С ветхой фотографии на Елизавету удивленно глядела женщина лет сорока в пестром платье, положив руку на плечо мужчины со стрельчатыми бравыми усами и в строгом френче с прямыми подставными плечами. На коленях мужчины лежала фуражка железнодорожника.
– Отчим. Отец мой умер, мама вышла замуж вторично. Хороший он человек. Непременно съездим в Кинешму погостить.
– В Кинешму? Неужели я когда-нибудь поеду в Кинешму, Алеша? – с радостью подхватила Елизавета.
– Конечно, это не совсем та Кинешма, из моего детства… Разрослась, понастроили.
– Да бог с ней. Одно название чего стоит. Хотя бы название не поменяли… Ты часто у них гостишь?
– Стараюсь. Правда, второй год не был в отпуске. Мама сюда приезжала, жила тут, хозяйничала… Ей уже семьдесят.
– Кому?
– Маме.
– Кому-кому?
– Маме, говорю, моей. Семьдесят.
Елизавета откинула голову и, задрав круглый с ложбинкой подбородок, залилась смехом. Свиридов какое-то время смотрел на нее, потом и сам засмеялся. Елизавета поднялась с кресла и, не выпуская из рук альбома, пересела на тахту, к Свиридову. Тот так и не переоделся, так и сидел в кителе…

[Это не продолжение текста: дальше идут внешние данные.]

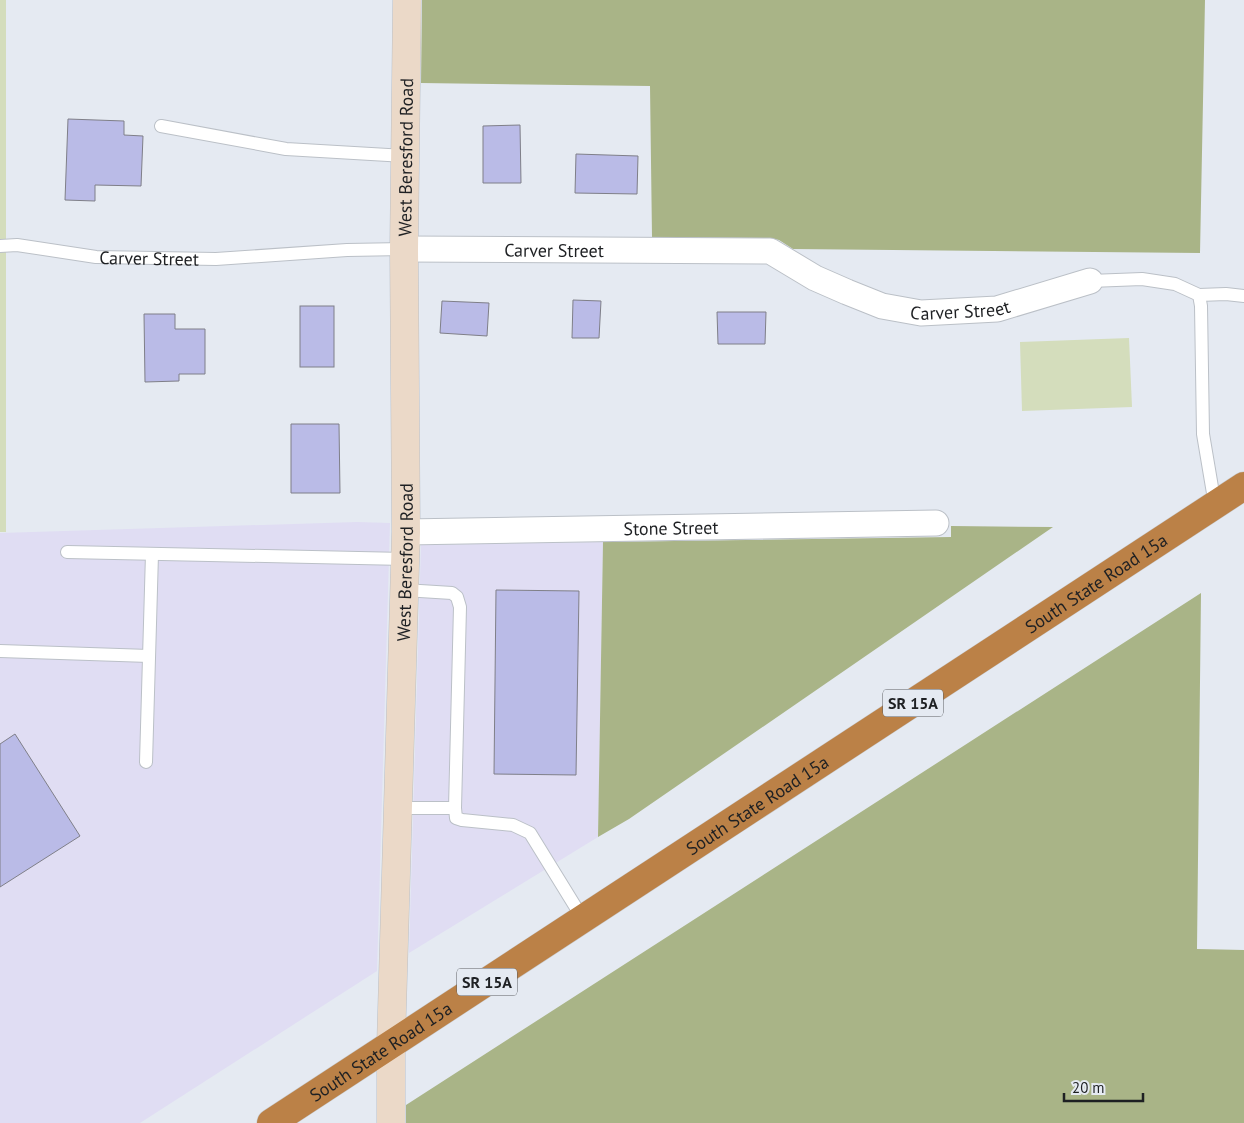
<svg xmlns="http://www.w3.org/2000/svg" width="1244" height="1123" font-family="'PT Sans',sans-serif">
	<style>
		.industrial { fill: #e0ddf3 }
		.green { fill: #d4ddbc }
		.forest { fill: #a9b487 }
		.building { fill: #babbe7; stroke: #7f7f88 }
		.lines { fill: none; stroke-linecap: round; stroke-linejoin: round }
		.lane-casing { stroke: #bbc0c7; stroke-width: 14 }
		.street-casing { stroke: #bbc0c7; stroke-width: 27 }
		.secondary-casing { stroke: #bbc0c7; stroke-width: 29 }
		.highway-casing { stroke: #c9c9ca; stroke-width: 29 }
		.lane { stroke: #fff; stroke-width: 12 }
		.street { stroke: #fff; stroke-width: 25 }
		.secondary { stroke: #ebd9c8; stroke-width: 28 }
		.highway { stroke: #bb8147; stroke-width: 28 }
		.labels { text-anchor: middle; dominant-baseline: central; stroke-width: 4.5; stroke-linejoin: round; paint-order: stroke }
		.shield { fill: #e5eaf2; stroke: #5a5d61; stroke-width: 1 }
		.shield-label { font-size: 16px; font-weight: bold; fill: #1e2023 }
		.street-label { font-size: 18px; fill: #1e2023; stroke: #e5eaf2 }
	</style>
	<rect width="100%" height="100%" fill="#e5eaf2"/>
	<g class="industrial">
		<polygon points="357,522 390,523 377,971 140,1123 0,1123 0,533"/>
		<polygon points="603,542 598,837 409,953 421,545"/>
	</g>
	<g class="green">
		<rect x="0" y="0" width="6" height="532"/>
		<polygon points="1129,338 1132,407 1022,411 1020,342"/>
	</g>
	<g class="forest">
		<polygon points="422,0 1205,0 1200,253 793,249 779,240 770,238 652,237 650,86 421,83"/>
		<polygon points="951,526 1053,527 629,819 598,837 603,542 951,537"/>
		<polygon points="1201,593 1197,949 1244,950 1244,1123 406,1123 406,1105"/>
	</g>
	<g class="building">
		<polygon points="68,119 124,121 124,135 143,136 141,186 95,185 95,201 65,200"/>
		<polygon points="520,125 521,183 483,183 483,126"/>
		<polygon points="576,154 638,156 637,194 575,193"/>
		<polygon points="573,300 601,301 599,338 572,338"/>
		<polygon points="442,301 489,303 487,336 440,333"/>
		<rect x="300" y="306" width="34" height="61"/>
		<polygon points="717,312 766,312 765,344 718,344"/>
		<polygon points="144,314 175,314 175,329 205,329 205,374 179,374 179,381 145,382"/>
		<polygon points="291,424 339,424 340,493 291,493"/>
		<polygon points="496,590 579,591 576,775 494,774"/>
		<polygon points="15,734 80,836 0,887 0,744"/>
	</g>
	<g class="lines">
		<g class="lane-casing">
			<g id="lane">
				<polyline points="161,126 286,149 405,156"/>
				<path id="s1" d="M0,246L17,245L96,257L216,259L347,250L404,249"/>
				<polyline points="1090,281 1142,279 1175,284 1199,295 1201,306 1203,434 1215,505"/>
				<polyline points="1199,295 1226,294 1244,296"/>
				<polyline points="67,552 405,559"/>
				<polyline points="404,590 452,593 457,597 460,607 455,808 456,818 462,820 513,825 530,833 583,919"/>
				<polyline points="0,651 149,656"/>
				<polyline points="146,762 152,554"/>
				<polyline points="398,808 455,808"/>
			</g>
		</g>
		<g class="street-casing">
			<g id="street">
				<path id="s2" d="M404,249L770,251L815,278L847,292L882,306L921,313L997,309L1090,281"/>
				<path id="s3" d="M406,532L936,523"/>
			</g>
		</g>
		<g class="secondary-casing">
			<g id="secondary">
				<path id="s4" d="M391,1123V1044L406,532L404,249L407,0"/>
			</g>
		</g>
		<g class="highway-casing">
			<g id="highway">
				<path id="s5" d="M271,1123L1244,486"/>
			</g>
		</g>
		<use href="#lane" class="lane"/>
		<use href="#street" class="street"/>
		<use href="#secondary" class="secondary"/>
		<use href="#highway" class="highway"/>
	</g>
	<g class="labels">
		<g class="shield">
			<rect x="883" y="689.5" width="60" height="27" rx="4"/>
			<rect x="457" y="968.5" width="60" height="27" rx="4"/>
		</g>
		<g class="shield-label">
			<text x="913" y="703">SR 15A</text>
			<text x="487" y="982">SR 15A</text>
		</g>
		<g class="street-label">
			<text stroke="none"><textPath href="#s4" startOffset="966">West Beresford Road</textPath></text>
			<text stroke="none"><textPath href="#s2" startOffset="150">Carver Street</textPath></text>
			<text stroke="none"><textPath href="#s1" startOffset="150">Carver Street</textPath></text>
			<text stroke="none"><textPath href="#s2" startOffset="570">Carver Street</textPath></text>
			<text stroke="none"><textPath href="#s3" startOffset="265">Stone Street</textPath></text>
			<text stroke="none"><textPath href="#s4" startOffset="561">West Beresford Road</textPath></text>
			<text stroke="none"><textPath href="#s5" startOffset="986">South State Road 15a</textPath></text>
			<text stroke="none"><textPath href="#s5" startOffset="581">South State Road 15a</textPath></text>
			<text stroke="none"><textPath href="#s5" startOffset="131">South State Road 15a</textPath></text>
		</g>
	</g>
	<path d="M1064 1093v8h79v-8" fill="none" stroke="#1e2023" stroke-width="2.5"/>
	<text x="1072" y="1093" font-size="15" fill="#1e2023" stroke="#e5eaf2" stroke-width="4" paint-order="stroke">20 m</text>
</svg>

Елизавета не в первый раз находилась в этой квартире. Но сегодня ее визит был необычен. Она прожила в замужестве пять лет. Конечно, последние полгода никакого, в сущности, замужества она не ощущала, а после подачи заявления о разводе вообще перешла жить к подруге. Но сегодня этот зимний день отсек ее предыдущую жизнь… Она понимала, что и Свиридов взволнован необычайностью дня. Но все равно легкая досада от его скованности не покидала Елизавету, ведь она знала Свиридова другим, совсем другим, а в этой квартире она знала почти каждый уголок и ночные тени. Особенно при луне. Когда тень от странного угловатого растения на подоконнике вытягивалась до постели и, казалось, наполняла их особой, чудной силой. Такой пугающей и новой для Елизаветы, что она порой пыталась отодвинуться, ускользнуть, но ее подстерегала стена. Она отталкивалась от стены, погружаясь вновь в сладостные и неторопливые муки. Ничего подобного Елизавета не испытывала там, у себя дома, за все годы замужества…
– Смешно, Алеша… Ты такой сильный, большой и так беспомощно произносишь слово «мама», как дитя, – Елизавета чувствовала, что чем-то кольнула Свиридова, и опустила глаза к альбому. – А это кто? Ну и компания. Не студенты, а какие-то сорванцы.
– Это мои друзья, – обрадовался чему-то Свиридов. – Это Савка Прохоров… Савелий Кузьмич… Он сейчас начальник Североградской дороги. А этот, слева, усатый, Аполлон Кацетадзе.
– Аполлон? Ну и бог?! – усмехнулась Елизавета. – Его что, из-под асфальтоукладчика вытащили?